──────── MATERIAL PROVIDED ────────

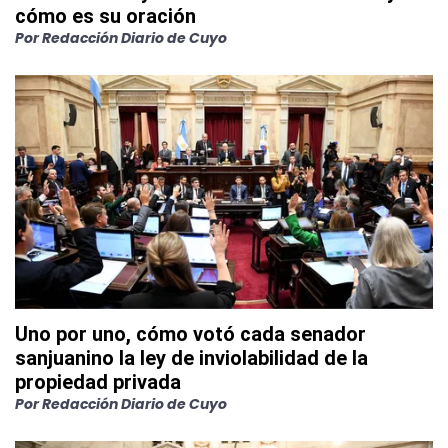
cómo es su oración
Por
Redacción Diario de Cuyo
Uno por uno, cómo votó cada senador
sanjuanino la ley de inviolabilidad de la
propiedad privada
Por
Redacción Diario de Cuyo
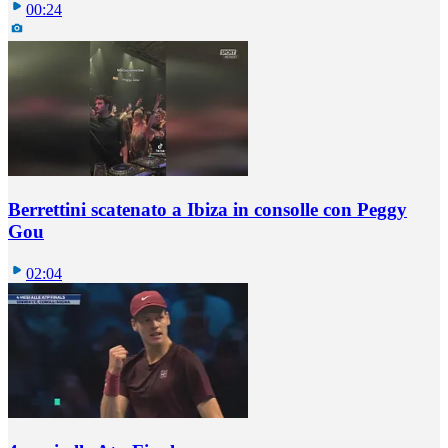
00:24
Berrettini scatenato a Ibiza in consolle con Peggy
Gou
02:04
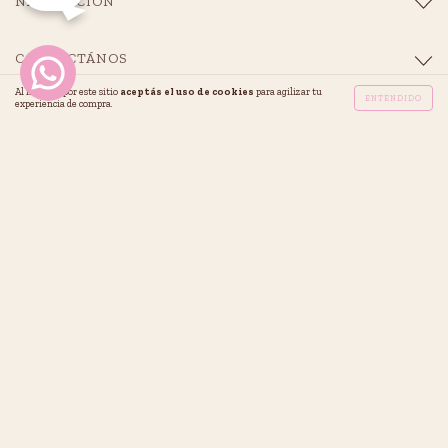
NAVEGACIÓN
CONTACTÁNOS
Al navegar por este sitio
aceptás el uso de cookies
para agilizar tu
ENTENDIDO
experiencia de compra.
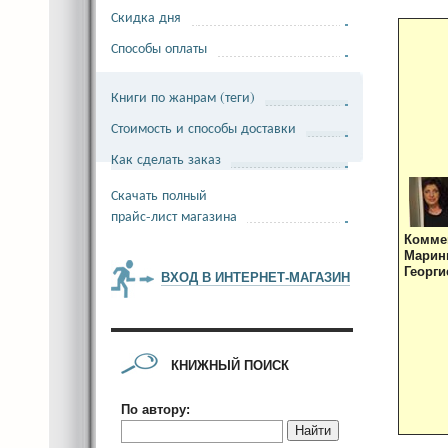
Скидка дня
Способы оплаты
Книги по жанрам (теги)
Стоимость и способы доставки
Как сделать заказ
Скачать полный
прайс-лист магазина
Комме
Мари
Георги
ВХОД В ИНТЕРНЕТ-МАГАЗИН
КНИЖНЫЙ ПОИСК
По автору:
Найти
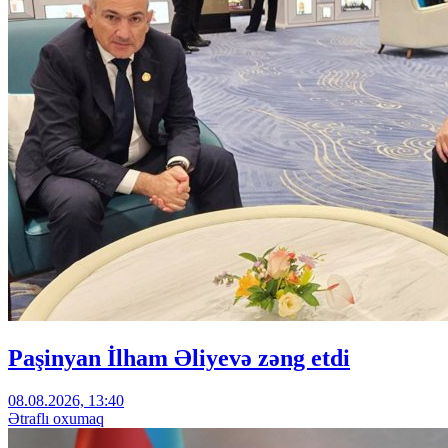
Paşinyan İlham Əliyevə zəng etdi
08.08.2026, 13:40
Ətraflı oxumaq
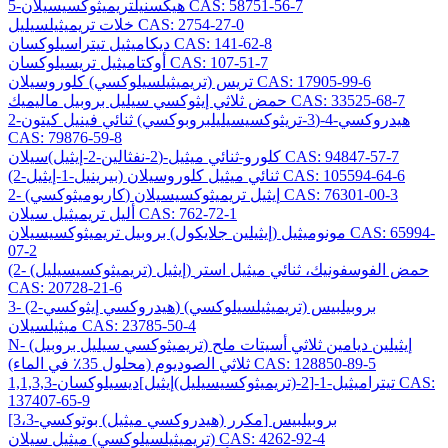
5-هيكسنيلتريميثوكسيسيلان CAS: 58751-56-7
خلات تريميثيلسيليل CAS: 2754-27-0
ديكاميثيل تيتراسيلوكسان CAS: 141-62-8
أوكتاميثيل تريسيلوكسان CAS: 107-51-7
تريس (تريميثيلسيلوكسي) كلوروسيلان CAS: 17905-99-6
حمض ثلاثي إيثوكسي سيليل بروبيل ماليميك CAS: 33525-68-7
2-هيدروكسي-4-(3-تريثوكسيسيليلبروبوكسي) ثنائي فينيل كيتون
CAS: 79876-59-8
كلورو-ثنائي ميثيل-(2-نفثالين-2-إيثيل)سيلان CAS: 94847-57-7
(2-بيرينيل-1-إيثيل) ثنائي ميثيل كلوروسيلان CAS: 105594-64-6
2- (كاربوميثوكسي) إيثيل تريميثوكسيسيلان CAS: 76301-00-3
أليل تريميثيل سيلان CAS: 762-72-1
مونوميثيل (إيثيلين جلايكول) بروبيل تريميثوكسيسيلان CAS: 65994-
07-2
(2- (تريميثوكسيسيليل) إيثيل) حمض الفوسفونيك، ثنائي ميثيل استر
CAS: 20728-21-6
3- (2-هيدروكسي إيثوكسي) بروبيلبيس (تريميثيلسيلوكسي)
ميثيلسيلان CAS: 23785-50-4
N- (تريميثوكسي سيليل بروبيل) إيثيلين ديامين ثلاثي أسيتات ملح
ثلاثي الصوديوم (محلول 35٪ في الماء) CAS: 128850-89-5
1,1,3,3-تيتراميثيل-1-[2-(تريميثوكسيسيليل)إيثيل]ديسيلوكسان CAS:
137407-65-9
[3،3-مكرر (هيدروكسي ميثيل) بوتوكسي] بروبيلبيس
(تريميثيلسيلوكسي) ميثيل سيلان CAS: 4262-92-4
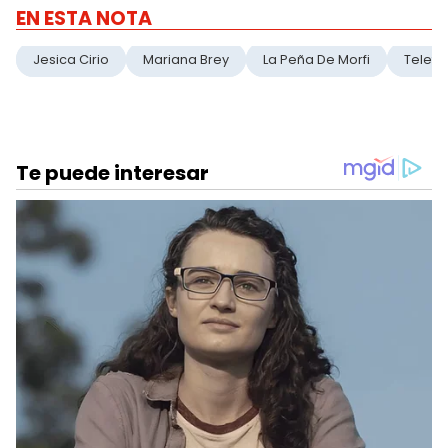
EN ESTA NOTA
Jesica Cirio
Mariana Brey
La Peña De Morfi
Telefe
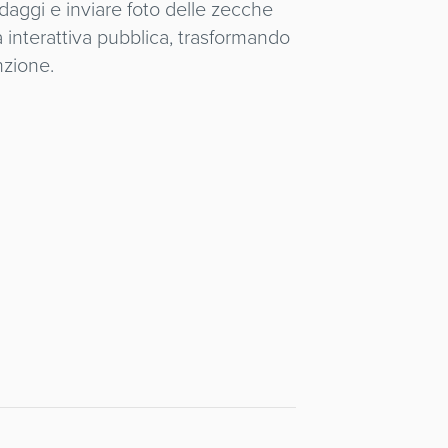
ndaggi e inviare foto delle zecche
a interattiva pubblica, trasformando
nzione.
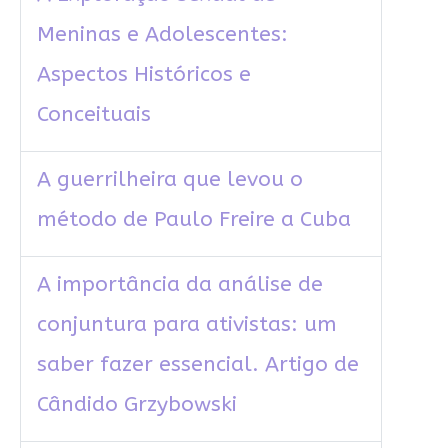
Meninas e Adolescentes:
Aspectos Históricos e
Conceituais
A guerrilheira que levou o
método de Paulo Freire a Cuba
A importância da análise de
conjuntura para ativistas: um
saber fazer essencial. Artigo de
Cândido Grzybowski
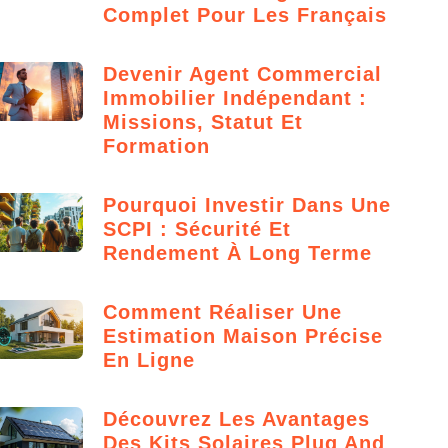
Complet Pour Les Français
Devenir Agent Commercial
Immobilier Indépendant :
Missions, Statut Et
Formation
Pourquoi Investir Dans Une
SCPI : Sécurité Et
Rendement À Long Terme
Comment Réaliser Une
Estimation Maison Précise
En Ligne
Découvrez Les Avantages
Des Kits Solaires Plug And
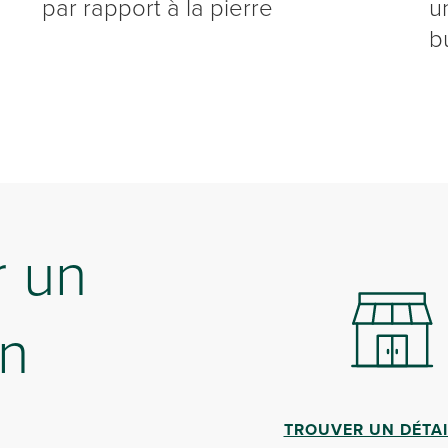
par rapport à la pierre
u
b
 un
on
TROUVER UN DÉTA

────────

● **TASK ITEM**: Reproduce the text of all the records above with every instance of "CAS:" changed to "CAS No.:" and nothing else altered, omitting the pictures.

● **RESPONSE BELOW**:
cómo es su oración
Por
Redacción Diario de Cuyo
Uno por uno, cómo votó cada senador
sanjuanino la ley de inviolabilidad de la
propiedad privada
Por
Redacción Diario de Cuyo
00:24
Berrettini scatenato a Ibiza in consolle con Peggy
Gou
02:04
NAVEGACIÓN
CONTACTÁNOS
Al navegar por este sitio
aceptás el uso de cookies
para agilizar tu
ENTENDIDO
experiencia de compra.
Скидка дня
Способы оплаты
Книги по жанрам (теги)
Стоимость и способы доставки
Как сделать заказ
Скачать полный
прайс-лист магазина
Комме
Мари
Георги
ВХОД В ИНТЕРНЕТ-МАГАЗИН
КНИЖНЫЙ ПОИСК
По автору:
Найти
Paşinyan İlham Əliyevə zəng etdi
08.08.2026, 13:40
Ətraflı oxumaq
5-هيكسنيلتريميثوكسيسيلان CAS No.: 58751-56-7
خلات تريميثيلسيليل CAS No.: 2754-27-0
ديكاميثيل تيتراسيلوكسان CAS No.: 141-62-8
أوكتاميثيل تريسيلوكسان CAS No.: 107-51-7
تريس (تريميثيلسيلوكسي) كلوروسيلان CAS No.: 17905-99-6
حمض ثلاثي إيثوكسي سيليل بروبيل ماليميك CAS No.: 33525-68-7
2-هيدروكسي-4-(3-تريثوكسيسيليلبروبوكسي) ثنائي فينيل كيتون
CAS No.: 79876-59-8
كلورو-ثنائي ميثيل-(2-نفثالين-2-إيثيل)سيلان CAS No.: 94847-57-7
(2-بيرينيل-1-إيثيل) ثنائي ميثيل كلوروسيلان CAS No.: 105594-64-6
2- (كاربوميثوكسي) إيثيل تريميثوكسيسيلان CAS No.: 76301-00-3
أليل تريميثيل سيلان CAS No.: 762-72-1
مونوميثيل (إيثيلين جلايكول) بروبيل تريميثوكسيسيلان CAS No.: 65994-
07-2
(2- (تريميثوكسيسيليل) إيثيل) حمض الفوسفونيك، ثنائي ميثيل استر
CAS No.: 20728-21-6
3- (2-هيدروكسي إيثوكسي) بروبيلبيس (تريميثيلسيلوكسي)
ميثيلسيلان CAS No.: 23785-50-4
N- (تريميثوكسي سيليل بروبيل) إيثيلين ديامين ثلاثي أسيتات ملح
ثلاثي الصوديوم (محلول 35٪ في الماء) CAS No.: 128850-89-5
1,1,3,3-تيتراميثيل-1-[2-(تريميثوكسيسيليل)إيثيل]ديسيلوكسان CAS No.:
137407-65-9
[3،3-مكرر (هيدروكسي ميثيل) بوتوكسي] بروبيلبيس
(تريميثيلسيلوكسي) ميثيل سيلان CAS No.: 4262-92-4
EN ESTA NOTA
Jesica Cirio
Mariana Brey
La Peña De Morfi
Telefe
ndaggi e inviare foto delle zecche
a interattiva pubblica, trasformando
nzione.
Meninas e Adolescentes:
Aspectos Históricos e
Conceituais
A guerrilheira que levou o
método de Paulo Freire a Cuba
A importância da análise de
conjuntura para ativistas: um
saber fazer essencial. Artigo de
Cândido Grzybowski
Complet Pour Les Français
Devenir Agent Commercial
Immobilier Indépendant :
Missions, Statut Et
Formation
Pourquoi Investir Dans Une
SCPI : Sécurité Et
Rendement À Long Terme
Comment Réaliser Une
Estimation Maison Précise
En Ligne
Découvrez Les Avantages
Des Kits Solaires Plug And
par rapport à la pierre
u
b
 un
on
TROUVER UN DÉTA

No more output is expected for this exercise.